**What the task requires:** In the forum discussion below, which era of life does the novel *Passing* portray?

**Excerpt:**
Edited: Apr 12, 4:11am

I thought so, until I saw the statistics:
I read about cities like Philadelphia, which are practically divided into the white part and the black part.
"In 2002, African American-owned businesses accounted for 1.2 million of the US's 23 million businesses. As of 2011 African American-owned businesses account for approximately 2 million US businesses."

Apr 12, 5:41am

>14 asurbanipal: Anyone who wants to read about middle-class Black people could read about middle class Africans.

Edited: Apr 12, 8:57am

I read 100 pages of Purple Hibiscus.
In Africa, all politicians, generals, businesspeople, officials and doctors, and journalists are black.

Apr 12, 9:50am

But these household income statistics are quite different.

Apr 12, 10:07am

>20 asurbanipal:

Different than what?

Edited: Apr 12, 10:29am

>16 asurbanipal: The information you presented is in line with my assumptions. For example, the median income is much lower for black people than white people in this country. Also, as >19 lilithcat: said, business does not equal wealth. These problems (in my opinion) do stem from barriers to high quality education, health care and other things that the majority (not all) white people take for granted, thus limiting opportunities. Of course many people overcome these obstacles and then are cited, like Oprah, to represent a false assumption that black and white people have the same access to opportunities. This is one of the problems we have in this country with overcoming systemic racism.

This does not mean, as you said in #14, that we should not read or value books about wealthy black people. In fact they may be quite inspirational, but it is important to put them in context.

Best wishes,


Apr 12, 12:06pm

Passing by Nella Larsen gives a vivid picture of life during the Harlem Renaissance of the early 20th century, focusing on two affluent black women, one of whom is "passing" as white and the other who is not. But if what you're after is to read books about wealthy black Americans uncomplicated by issues of race or racism, you won't find that here or possibly anywhere.

Apr 12, 12:18pm

My library here has Giovanni's Room, but it's a book about white people. What can I learn from this sort of book?

Apr 19, 12:18pm

>25 asurbanipal: It depends what you hope to get out of it, I should think. Fiction isn't necessarily intended to teach or expound theses; there's plenty of non-fiction that does that if you're mostly interested in information.

**Information shown:**
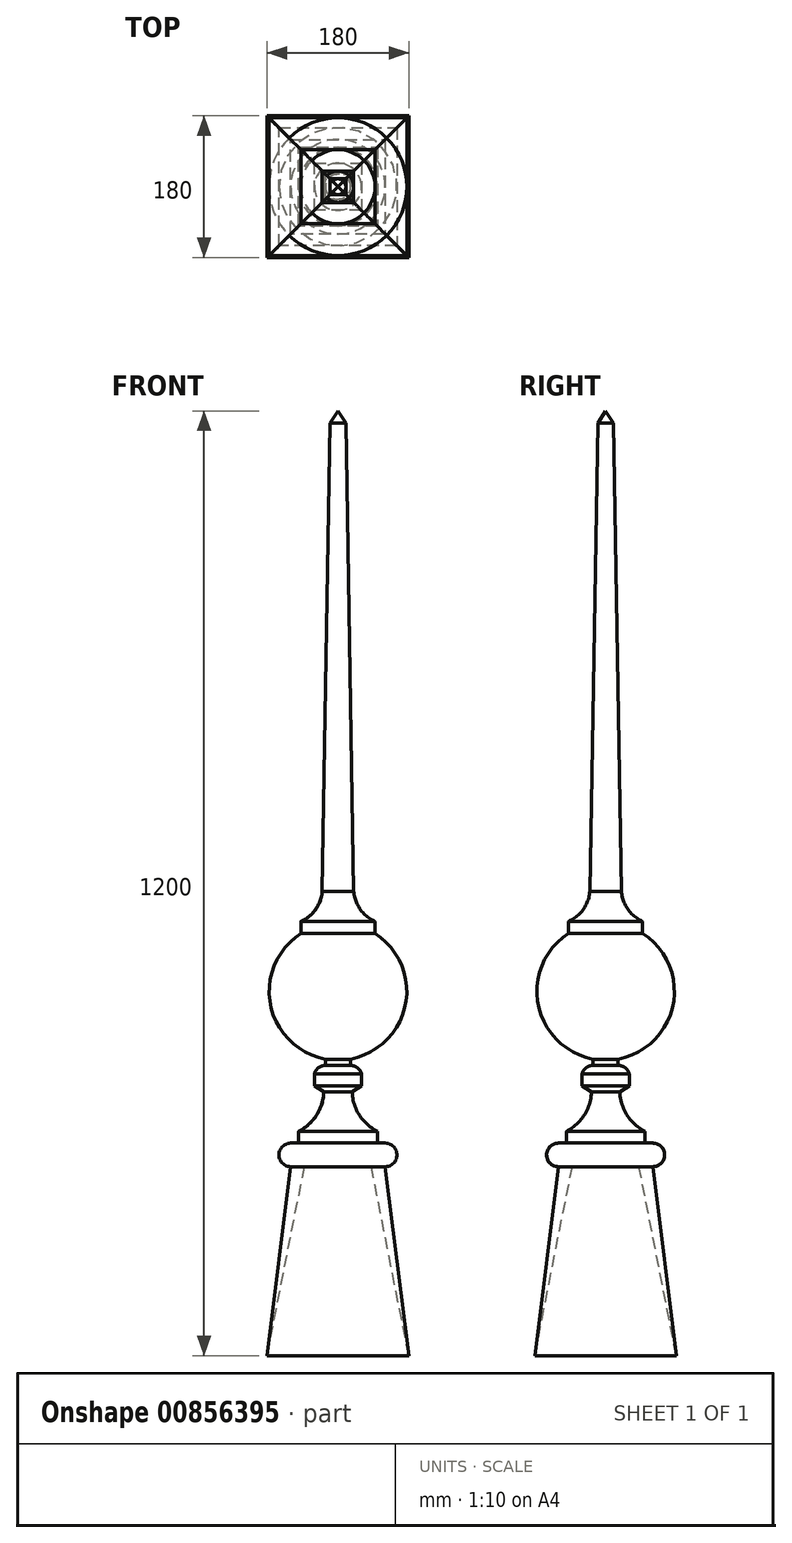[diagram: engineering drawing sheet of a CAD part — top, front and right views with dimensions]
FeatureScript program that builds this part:
annotation { "Feature Type Name" : "Feature", "Feature Type Description" : "" }
export const myFeature = defineFeature(function(context is Context, id is Id, definition is map)
    precondition{}
    {
        {
            var Q0;
            Q0=qCreatedBy(makeId("Front.planeOp"),FACE);
            var sketch = newSketch(context, id + "F0", { "sketchPlane" : qUnion([Q0])});
            skLineSegment(sketch, "E0", {"start": v(0, 0) * mm, "end": v(0, 1200) * mm});
            skPoint(sketch, "E1", {"position": v(0, 600) * mm});
            skLineSegment(sketch, "E2", {"start": v(0, 0) * mm, "end": v(90, 0) * mm});
            skLineSegment(sketch, "E3", {"start": v(90, 0) * mm, "end": v(60, 240) * mm});
            skLineSegment(sketch, "E4", {"start": v(60, 240) * mm, "end": v(0, 240) * mm});
            skLineSegment(sketch, "E5", {"start": v(0, 270) * mm, "end": v(60, 270) * mm});
            skArc(sketch, "E6", {"start": v(60, 240) * mm, "mid": v(75, 255) * mm, "end": v(60, 270) * mm});
            skLineSegment(sketch, "E7", {"start": v(50, 270) * mm, "end": v(50, 285) * mm});
            skLineSegment(sketch, "E8", {"start": v(50, 285) * mm, "end": v(0, 285) * mm, "construction": true});
            skLineSegment(sketch, "E9", {"start": v(0, 335) * mm, "end": v(18, 335) * mm, "construction": true});
            skLineSegment(sketch, "E10", {"start": v(18, 335) * mm, "end": v(30, 343) * mm});
            skLineSegment(sketch, "E11", {"start": v(30, 343) * mm, "end": v(30, 358) * mm});
            skLineSegment(sketch, "E12", {"start": v(0, 368.67) * mm, "end": v(16, 368.67) * mm, "construction": true});
            skLineSegment(sketch, "E13", {"start": v(16, 368.67) * mm, "end": v(16, 376.67) * mm});
            skLineSegment(sketch, "E14", {"start": v(16, 376.67) * mm, "end": v(0, 376.67) * mm, "construction": true});
            skArc(sketch, "E15", {"start": v(18, 335) * mm, "mid": v(27.1, 305.59) * mm, "end": v(50, 285) * mm});
            skArc(sketch, "E16", {"start": v(30, 358) * mm, "mid": v(24.8, 365.7) * mm, "end": v(16, 368.67) * mm});
            skLineSegment(sketch, "E17", {"start": v(0, 551.67) * mm, "end": v(46.98, 551.67) * mm});
            skLineSegment(sketch, "E18", {"start": v(46.98, 551.67) * mm, "end": v(46.98, 536.67) * mm});
            skLineSegment(sketch, "E19", {"start": v(46.98, 536.67) * mm, "end": v(0, 536.67) * mm});
            skArc(sketch, "E20", {"start": v(0, 550.33) * mm, "mid": v(-87.57, 462.76) * mm, "end": v(0, 375.2) * mm, "construction": true});
            skArc(sketch, "E21", {"start": v(0, 375.2) * mm, "mid": v(87.57, 462.76) * mm, "end": v(0, 550.33) * mm});
            skLineSegment(sketch, "E22", {"start": v(0, 590) * mm, "end": v(20, 590) * mm});
            skArc(sketch, "E23", {"start": v(20, 590) * mm, "mid": v(28.21, 567.12) * mm, "end": v(46.98, 551.67) * mm});
            skLineSegment(sketch, "E24", {"start": v(0, 1185) * mm, "end": v(10, 1185) * mm});
            skLineSegment(sketch, "E25", {"start": v(10, 1185) * mm, "end": v(20, 590) * mm});
            skLineSegment(sketch, "E26", {"start": v(0, 1200) * mm, "end": v(10, 1185) * mm});
            skSolve(sketch);
        }
        {
            var Q0;
            Q0=qCreatedBy(makeId("Top.planeOp"),FACE);
            var sketch = newSketch(context, id + "F1", { "sketchPlane" : qUnion([Q0])});
            skLineSegment(sketch, "E27.bottom", {"start": v(90, -90) * mm, "end": v(-90, -90) * mm});
            skLineSegment(sketch, "E27.top", {"start": v(90, 90) * mm, "end": v(-90, 90) * mm});
            skLineSegment(sketch, "E27.left", {"start": v(90, -90) * mm, "end": v(90, 90) * mm});
            skLineSegment(sketch, "E27.right", {"start": v(-90, -90) * mm, "end": v(-90, 90) * mm});
            skPoint(sketch, "E27.middle", {"position": v(0, 0) * mm});
            skSolve(sketch);
        }
        {
            var Q0;
            {var subQ0=sQuery(id+"F0.wireOp",EDGE,"E17");Q0=makeQuery(id+"F0.imprint","IMPRINT",FACE,{"disambiguationData":[TD([[makeQuery(id+"F0.imprint","IMPRINT",EDGE,{"derivedFrom":subQ0}),-1.0]])]});}
            var Q1;
            {var subQ5=sQuery(id+"F0.wireOp",EDGE,"E4");Q1=makeQuery(id+"F0.imprint","IMPRINT",FACE,{"disambiguationData":[TD([[makeQuery(id+"F0.imprint","IMPRINT",EDGE,{"derivedFrom":subQ5}),-1.0]])]});}
            var Q2;
            {var subQ2=sQuery(id+"F0.wireOp",EDGE,"E24");Q2=makeQuery(id+"F0.imprint","IMPRINT",FACE,{"disambiguationData":[TD([[makeQuery(id+"F0.imprint","IMPRINT",EDGE,{"derivedFrom":subQ2}),1.0]])]});}
            var Q3;
            {var subQ0=sQuery(id+"F0.wireOp",EDGE,"E19");Q3=makeQuery(id+"F0.imprint","IMPRINT",FACE,{"disambiguationData":[TD([[makeQuery(id+"F0.imprint","IMPRINT",EDGE,{"derivedFrom":subQ0}),-1.0]])]});}
            var Q4;
            {var subQ0=sQuery(id+"F0.wireOp",EDGE,"E22");Q4=makeQuery(id+"F0.imprint","IMPRINT",FACE,{"disambiguationData":[TD([[makeQuery(id+"F0.imprint","IMPRINT",EDGE,{"derivedFrom":subQ0}),1.0]])]});}
            var Q5;
            {var subQ0=sQuery(id+"F0.wireOp",EDGE,"E19");Q5=makeQuery(id+"F0.imprint","IMPRINT",FACE,{"disambiguationData":[TD([[makeQuery(id+"F0.imprint","IMPRINT",EDGE,{"derivedFrom":subQ0}),1.0]])]});}
            var Q6;
            {var subQ0=sQuery(id+"F0.wireOp",EDGE,"E17");Q6=makeQuery(id+"F0.imprint","IMPRINT",FACE,{"disambiguationData":[TD([[makeQuery(id+"F0.imprint","IMPRINT",EDGE,{"derivedFrom":subQ0}),1.0]])]});}
            var Q7;
            {var subQ0=sQuery(id+"F0.wireOp",EDGE,"E7");Q7=makeQuery(id+"F0.imprint","IMPRINT",FACE,{"disambiguationData":[TD([[makeQuery(id+"F0.imprint","IMPRINT",EDGE,{"derivedFrom":subQ0}),1.0]])]});}
            var Q8;
            Q8=sQuery(id+"F0.wireOp",EDGE,"E0");
            revolve(context, id + "F2", {"surfaceOperationType" : NewSurfaceOperationType.NEW, "entities" : qUnion([Q0, Q1, Q2, Q3, Q4, Q5, Q6, Q7]), "axis" : qUnion([Q8]), "revolveType" : RevolveType.FULL});
        }
        {
            var Q1;
            Q1=makeQuery(id+"F1.imprint","IMPRINT",FACE,{"disambiguationData":[TD([[makeQuery(id+"F1.imprint","IMPRINT",EDGE,{"derivedFrom":sQuery(id+"F1.wireOp",EDGE,"E27.bottom")}),-1.0]])]});
            var Q2;
            Q2=makeQuery(id+"F2.opRevolve","SWEPT_FACE",FACE,{"disambiguationData":[OSD([sQuery(id+"F0.wireOp",EDGE,"E4")])]});
            loft(context, id + "F3", {"operationType" : NewBodyOperationType.ADD, "sheetProfilesArray" : [{ "sheetProfileEntities" : qUnion([Q1]) }, { "sheetProfileEntities" : qUnion([Q2]) }]});
        }
        {
            var Q0;
            {var subQ0=sQuery(id+"F0.wireOp",EDGE,"E19");Q0=makeQuery(id+"F0.imprint","IMPRINT",FACE,{"disambiguationData":[TD([[makeQuery(id+"F0.imprint","IMPRINT",EDGE,{"derivedFrom":subQ0}),-1.0]])]});}
            var Q1;
            {var subQ0=sQuery(id+"F0.wireOp",EDGE,"E19");Q1=makeQuery(id+"F0.imprint","IMPRINT",FACE,{"disambiguationData":[TD([[makeQuery(id+"F0.imprint","IMPRINT",EDGE,{"derivedFrom":subQ0}),1.0]])]});}
            var Q2;
            {var subQ0=sQuery(id+"F0.wireOp",EDGE,"E7");Q2=makeQuery(id+"F0.imprint","IMPRINT",FACE,{"disambiguationData":[TD([[makeQuery(id+"F0.imprint","IMPRINT",EDGE,{"derivedFrom":subQ0}),1.0]])]});}
            var Q3;
            {var subQ2=sQuery(id+"F0.wireOp",EDGE,"E24");Q3=makeQuery(id+"F0.imprint","IMPRINT",FACE,{"disambiguationData":[TD([[makeQuery(id+"F0.imprint","IMPRINT",EDGE,{"derivedFrom":subQ2}),1.0]])]});}
            var Q4;
            {var subQ0=sQuery(id+"F0.wireOp",EDGE,"E22");Q4=makeQuery(id+"F0.imprint","IMPRINT",FACE,{"disambiguationData":[TD([[makeQuery(id+"F0.imprint","IMPRINT",EDGE,{"derivedFrom":subQ0}),1.0]])]});}
            var Q5;
            {var subQ0=sQuery(id+"F0.wireOp",EDGE,"E17");Q5=makeQuery(id+"F0.imprint","IMPRINT",FACE,{"disambiguationData":[TD([[makeQuery(id+"F0.imprint","IMPRINT",EDGE,{"derivedFrom":subQ0}),-1.0]])]});}
            var Q6;
            {var subQ5=sQuery(id+"F0.wireOp",EDGE,"E4");Q6=makeQuery(id+"F0.imprint","IMPRINT",FACE,{"disambiguationData":[TD([[makeQuery(id+"F0.imprint","IMPRINT",EDGE,{"derivedFrom":subQ5}),-1.0]])]});}
            var Q7;
            {var subQ0=sQuery(id+"F0.wireOp",EDGE,"E2");Q7=makeQuery(id+"F0.imprint","IMPRINT",FACE,{"disambiguationData":[TD([[makeQuery(id+"F0.imprint","IMPRINT",EDGE,{"derivedFrom":subQ0}),1.0]])]});}
            var Q8;
            {var subQ0=sQuery(id+"F0.wireOp",EDGE,"E17");Q8=makeQuery(id+"F0.imprint","IMPRINT",FACE,{"disambiguationData":[TD([[makeQuery(id+"F0.imprint","IMPRINT",EDGE,{"derivedFrom":subQ0}),1.0]])]});}
            var Q9;
            Q9 = qBodyType(qCreatedBy(id + "F1" ,EDGE), BodyType.WIRE);
            sweep(context, id + "F4", {"profiles" : qUnion([Q0, Q1, Q2, Q3, Q4, Q5, Q6, Q7, Q8]), "path" : qUnion([Q9])});
        }
    });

**Full response:** The Harlem Renaissance of the early 20th century.